Doch der häufigste Grund ist ein ganz anderer: Viele Eltern haben ein furchtbar schlechtes Gewissen, wenn sie aufgrund ihrer Kinder ausfallen. Sie verstehen es als Zeichen des Versagens. Wir haben es uns doch schließlich selbst ausgesucht, dann müssen wir da jetzt eben durch. Äh... nö.
Leider wird kinderbedingter Ausfall auch oft von Kollegen und der Chefetage eher mit einem genervten Augenrollen oder abfälligen Kommentaren quittiert. Die Deadline kann nicht eingehalten werden? Die Kollegin muss Arbeit übernehmen? Mails werden nicht asap beantwortet? Schämt euch! Aus Angst, im Job als nicht belastbar, nicht verlässlich oder was auch immer abgestempelt zu werden und sich so die weitere Karriere zu verbauen, bemühen sich viele Eltern so zu arbeiten, als gäbe es ihre Kinder nicht – und bewegen sich damit in großen Schritten Richtung Überlastung. Früher aufstehen, abends bis in die Puppen noch mal ran und tagsüber im Wechselmodell zwischen Kindern, Haushalt und Schreibtisch: Das geht für einige Wochen oder auch mal Monate gut, aber sicher nicht über Jahre.
Nieder mit dem schlechten Gewissen
Deshalb: Hört auf euch zu schämen! Eure Kinder gibt es nun mal und spätestens wenn es um ihre Rente geht, werden eure kinderlosen Kollegen euch dafür danken. Jetzt, da sie noch klein sind, muss sie aber nun mal jemand betreuen. Wenn das Netz aus Kita und Schule wegfällt, die Familie nicht eingebunden werden kann – dann bleibt "nur" noch ihr!

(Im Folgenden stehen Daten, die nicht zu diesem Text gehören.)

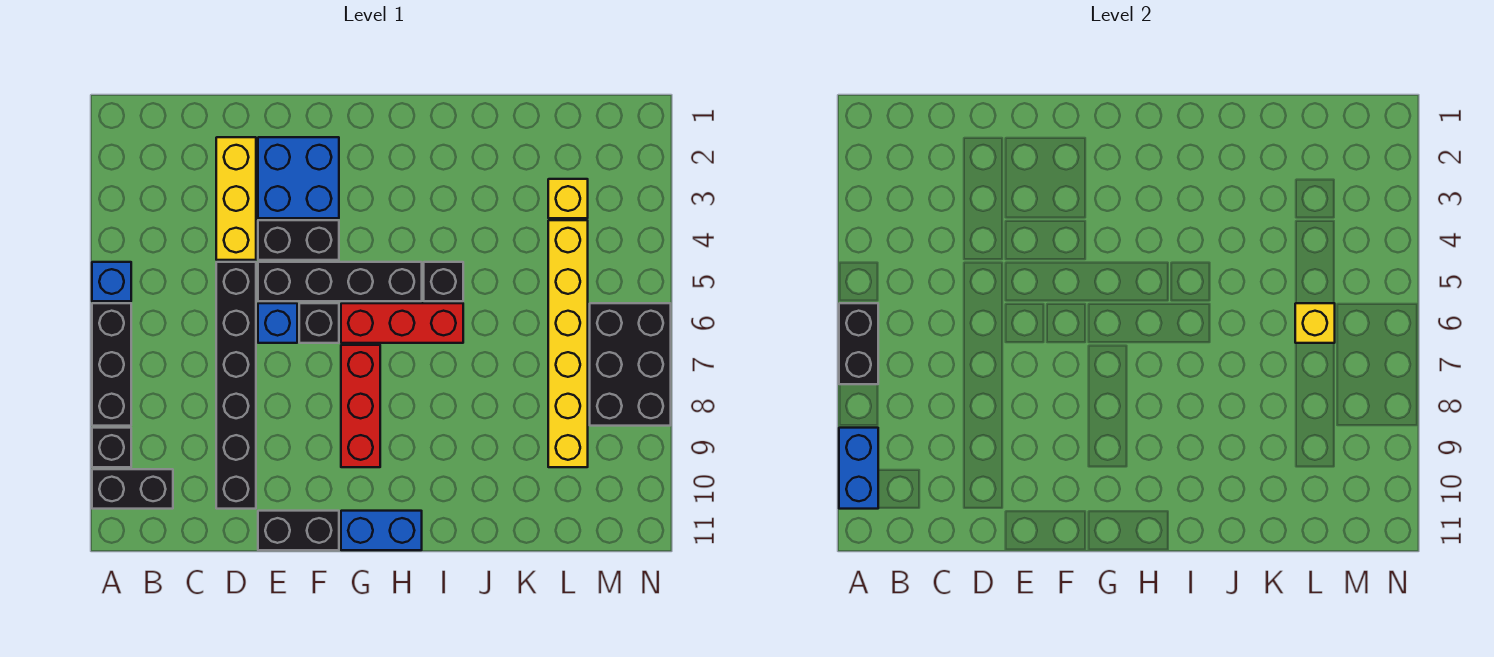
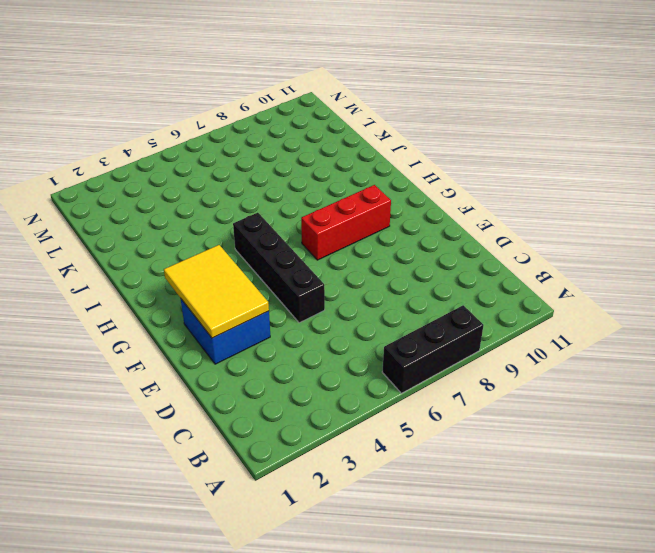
yellow tile E2:G3 level 2 -> none
none -> blue brick A5 level 1
none -> black brick A9 level 1
none -> black brick A10:B10 level 1

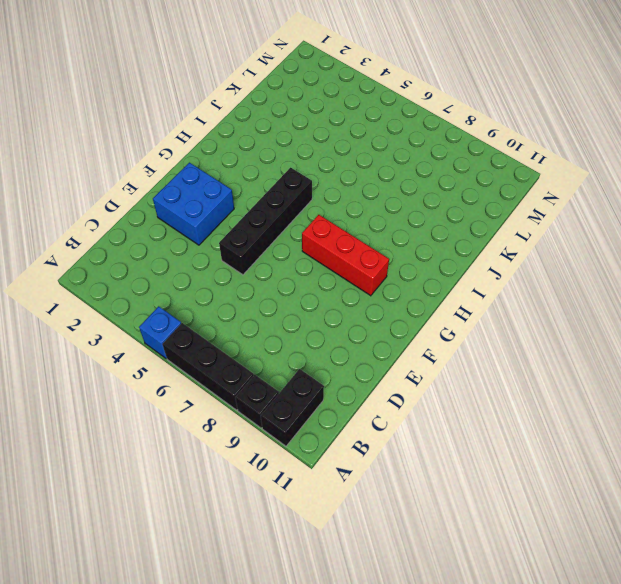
none -> yellow brick D2:D4 level 1
none -> black brick D5:D10 level 1
none -> black brick E4:F4 level 1

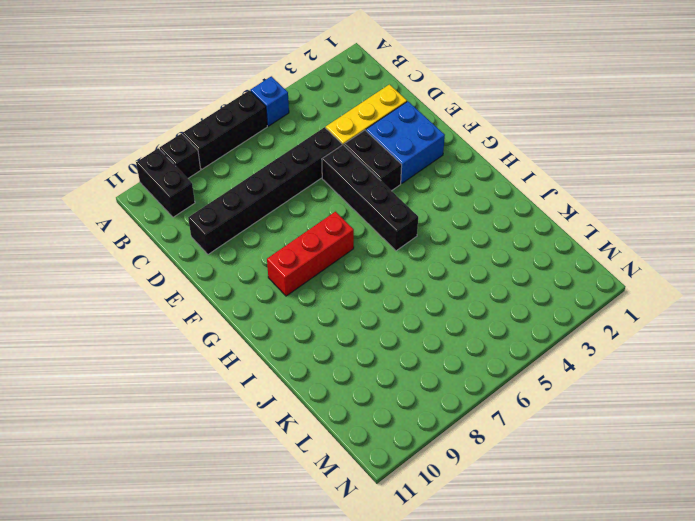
none -> blue brick E6 level 1
none -> black brick E11:F11 level 1
none -> black brick F6 level 1

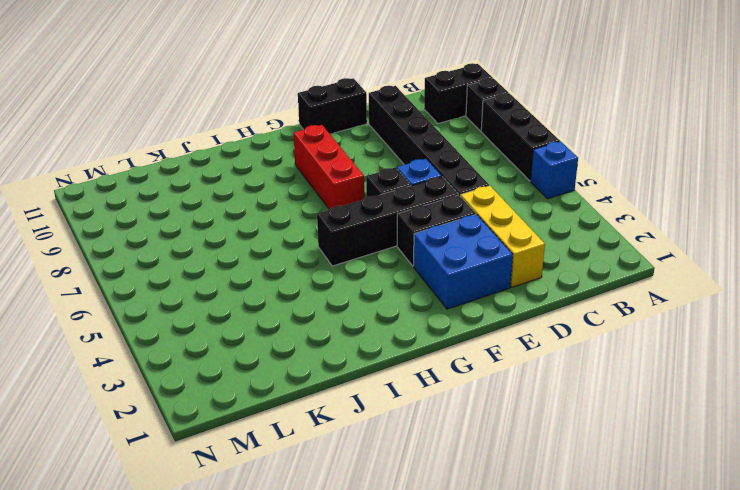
none -> red brick G6:I6 level 1
none -> blue brick G11:H11 level 1
none -> black brick I5 level 1

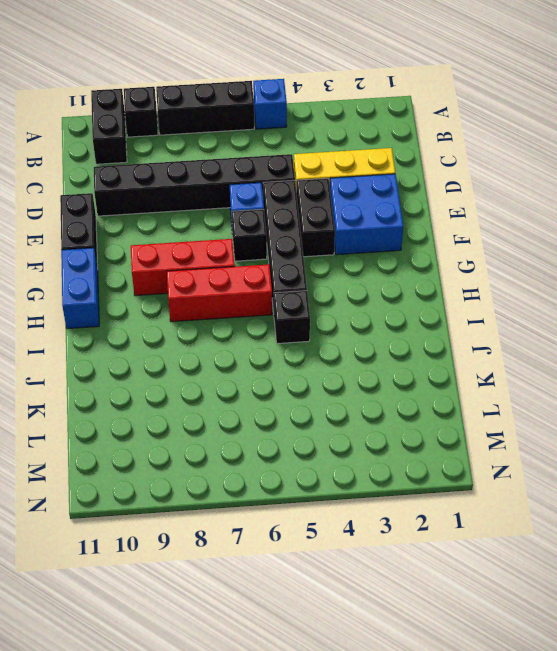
red brick H6:H8 level 1 -> red brick G6:I6 level 1
none -> yellow brick L3 level 1
none -> yellow brick L4:L9 level 1
none -> black brick M6:N8 level 1

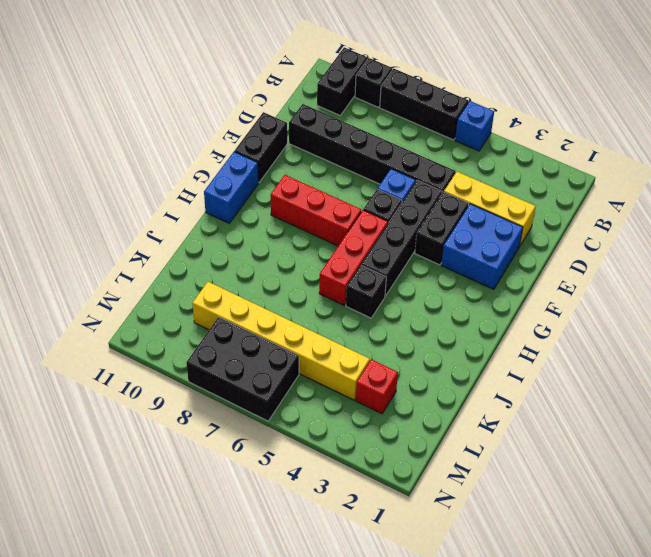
red brick L3 level 1 -> yellow brick L3 level 1
none -> black brick A6:A7 level 2
none -> blue brick A9:A10 level 2
none -> yellow brick L6 level 2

Das alles ist nicht allein euer Problem, sondern auch das eures Arbeitgebers. Es ist nämlich seine Aufgabe, sein Unternehmen so zu organisieren, dass Ausfälle mindestens kurzzeitig überbrückt werden und Eltern ohne schlechtes Gewissen Kinderkrankentage einreichen können. (An dieser Stelle ein dickes DANKE an meine Kolleginnen und Kollegen, dass wir bei "Leben & erziehen* dieses schlechte Gewissen NICHT haben müsen!)
Übrigens: Eltern unter 40 Jahren haben durchschnittlich nur zwei bis drei Tage Krankentage mehr als ihre kinderlosen Kollegen. Eltern über 40 Jahren (und tendenziell älteren Kindern) fehlen sogar seltener. (Quelle: RND) Und von den zehn Kinderkrankentagen, die Eltern jeweils zustehen, beanspruchen sie im Schnitt nicht einmal drei (Stand 2018, AOK).